What Is A Temporary Anchorage Device (TAD) Or Mini Screw Implant?

Temporary anchorage device TAD mini screw

A temporary anchorage device (TAD) is a temporary mini screw implant used by orthodontists to assist with complex movement of teeth. Newton's third law says that for every action or force, there is an equal and opposite force or reaction. Traditionally, when orthodontists wanted to move a certain tooth, they did it by pulling from other teeth. In most cases, this is still the method used.

There are, however, some cases where it would be beneficial to move a tooth without anything else moving. This is where TADs come in. TADs are mini implants that are temporarily placed to assist with such movements. They are usually 1-2 mm in diameter and 6-8mm (about 1/2 to 1/3 of an inch) in length. The are placed through the gums and into the bone, and usually requires no anesthesia. The picture below shows what a TAD looks like in the mouth.

There are many cases where these mini screws can be very beneficial. Some include:

  • Avoiding extraction of teeth
  • Closing spaces where teeth have been taken out, in many cases eliminating the need for an implant replacement
  • Closing open bites
  • Fixing deep overbites
  • Avoid surgery
  • Avoid headgear and other extraoral appliances

The placement of TADs usually takes 5-10 minutes and is pain free. The TAD usually stays in place until the desired movement is completed, usually for a few months.

TAD mini screws provide fast and reliable treatment outcomes, usually reducing the time needed in treatment. It also gives orthodontists a lot of new treatment options that weren't available before. While the majority of patients will not need one, for the ones that do, it can make a world of difference. In the example below, a TAD and a stainless steel spring are being used to move a back molar forward, something that was impossible to do before without side effects.
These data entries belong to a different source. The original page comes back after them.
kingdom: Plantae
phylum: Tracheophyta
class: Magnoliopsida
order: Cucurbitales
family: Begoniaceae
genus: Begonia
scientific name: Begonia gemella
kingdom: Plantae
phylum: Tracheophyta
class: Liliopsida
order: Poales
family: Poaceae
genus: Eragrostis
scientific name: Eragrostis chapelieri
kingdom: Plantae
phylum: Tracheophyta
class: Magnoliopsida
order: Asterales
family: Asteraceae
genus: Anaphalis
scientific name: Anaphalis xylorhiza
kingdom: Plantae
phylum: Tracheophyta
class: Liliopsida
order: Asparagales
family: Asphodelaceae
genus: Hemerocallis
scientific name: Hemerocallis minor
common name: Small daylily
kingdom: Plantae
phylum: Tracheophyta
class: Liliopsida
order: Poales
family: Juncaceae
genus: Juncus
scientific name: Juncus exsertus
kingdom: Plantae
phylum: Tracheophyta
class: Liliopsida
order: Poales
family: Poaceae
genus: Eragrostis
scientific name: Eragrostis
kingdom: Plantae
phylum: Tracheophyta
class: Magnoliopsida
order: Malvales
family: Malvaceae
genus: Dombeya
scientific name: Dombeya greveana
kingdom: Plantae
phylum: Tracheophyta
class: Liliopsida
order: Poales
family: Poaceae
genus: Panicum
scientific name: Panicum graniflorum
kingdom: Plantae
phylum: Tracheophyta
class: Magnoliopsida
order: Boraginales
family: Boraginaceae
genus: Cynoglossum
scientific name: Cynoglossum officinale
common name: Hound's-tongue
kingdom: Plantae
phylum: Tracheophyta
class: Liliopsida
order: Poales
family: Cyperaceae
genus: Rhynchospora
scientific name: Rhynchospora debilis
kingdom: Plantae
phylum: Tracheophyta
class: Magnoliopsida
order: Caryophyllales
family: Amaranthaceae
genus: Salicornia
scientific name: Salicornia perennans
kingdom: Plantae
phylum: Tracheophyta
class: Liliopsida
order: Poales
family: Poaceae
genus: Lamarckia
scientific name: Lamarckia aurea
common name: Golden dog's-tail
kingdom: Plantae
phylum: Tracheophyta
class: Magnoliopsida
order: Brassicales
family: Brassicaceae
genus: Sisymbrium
Most orthodontists are becoming proficient in the use of TADs, although some orthodontists might refer their patients to a different specialist to place the TAD, usually an oral surgeon. If your orthodontist recommends the use of mini screw TADs during treatment, make sure you discuss with them all the benefits and possible side effects of such treatment. In the right patients, it can provide many benefits to make treatment shorter, easier, and more effective.